AERONET SPOTLIGHT: E.V. CHARGING LOGISTICS

Have you ever heard of the term “Other Government Agency,” or “OGA”? Those are permanent, or semi-permanent, Federal organizations established by the government, and they’re responsible for oversight and administration of a specific function. Examples of these organizations are the Food and Drug Administration (FDA) and the United States Department of Agriculture (USDA). Such agencies have authority to stop shipments — partnering with the U.S. Customs and Border Protection (CPB) — to ensure that goods entering into our country adhere to the laws and standards in place. Because of this “partnering,” OGAs are becoming knowns as “Partner Government Agencies” (PGAs).

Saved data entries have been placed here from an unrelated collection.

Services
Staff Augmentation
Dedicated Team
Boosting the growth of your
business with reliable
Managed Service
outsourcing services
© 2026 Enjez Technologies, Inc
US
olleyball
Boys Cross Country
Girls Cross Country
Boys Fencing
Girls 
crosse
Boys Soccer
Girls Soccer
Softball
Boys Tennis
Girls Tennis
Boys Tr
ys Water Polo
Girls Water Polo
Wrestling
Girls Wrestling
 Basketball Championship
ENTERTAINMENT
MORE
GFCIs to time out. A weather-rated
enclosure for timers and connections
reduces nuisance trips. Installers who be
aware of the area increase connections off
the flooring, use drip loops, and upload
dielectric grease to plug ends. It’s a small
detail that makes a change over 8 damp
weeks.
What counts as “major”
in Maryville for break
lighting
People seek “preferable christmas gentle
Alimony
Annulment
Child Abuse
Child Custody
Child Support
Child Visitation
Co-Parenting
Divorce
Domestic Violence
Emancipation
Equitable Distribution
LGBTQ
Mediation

Inspections done by the CBP can be costly, and they may have a way of accumulating, especially if multiple OGAs are involved. For instance, a shipment that’s identified as needing additional inspection could be moved to an off-site facility. The associated costs for trucking, labor, devanning, x-rays, etc. can add up. You might be saying to yourself, “That’s nice, but my cargo won’t need inspection.” Well, your shipment might not fall into this category, but if your cargo is co-loaded or consolidated with other shipments that need inspection, yours will be held up, as well. Worse yet, you will be liable for a portion of the cost, even if your cargo is not what triggered the inspection.

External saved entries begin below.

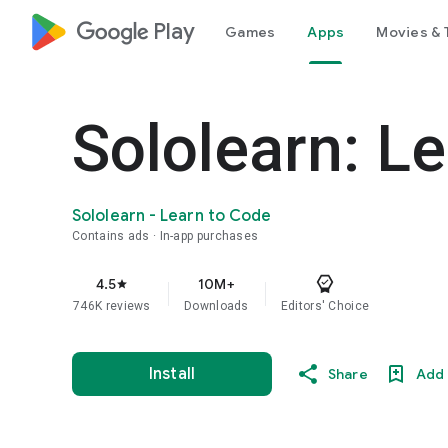
google_logo Play
Games
Apps
Movies & 
Sololearn: L
Sololearn - Learn to Code
Contains ads
In-app purchases
4.5
10M+
star
746K reviews
Downloads
Editors' Choice
Install
Share
Add 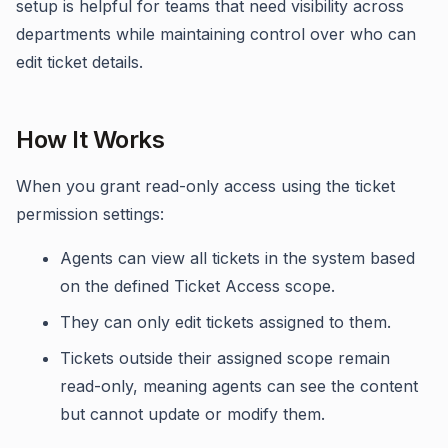
setup is helpful for teams that need visibility across
departments while maintaining control over who can
edit ticket details.
How It Works
When you grant read-only access using the ticket
permission settings:
Agents can view all tickets in the system based
on the defined Ticket Access scope.
They can only edit tickets assigned to them.
Tickets outside their assigned scope remain
read-only, meaning agents can see the content
but cannot update or modify them.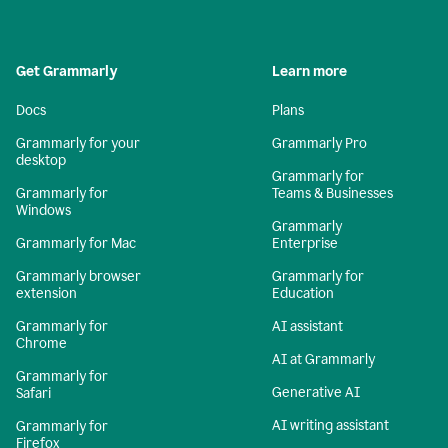
Get Grammarly
Learn more
Docs
Plans
Grammarly for your
Grammarly Pro
desktop
Grammarly for
Grammarly for
Teams & Businesses
Windows
Grammarly
Grammarly for Mac
Enterprise
Grammarly browser
Grammarly for
extension
Education
Grammarly for
AI assistant
Chrome
AI at Grammarly
Grammarly for
Generative AI
Safari
AI writing assistant
Grammarly for
Firefox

Elements of the shipment, such as shipper, importer, tariff number, or country of origin, are all taken into consideration when the CBP calls for an inspection. If you’re a first-time importer, expect your initial few shipments to be inspected, as the CBP establishes your credibility. Also, having past issues of non-compliance, such as marking or labeling issues, can also red-flag you for repeated inspections. The bottom line is that you don’t want to hear from your Customs broker that your shipment is on a “manifest hold.”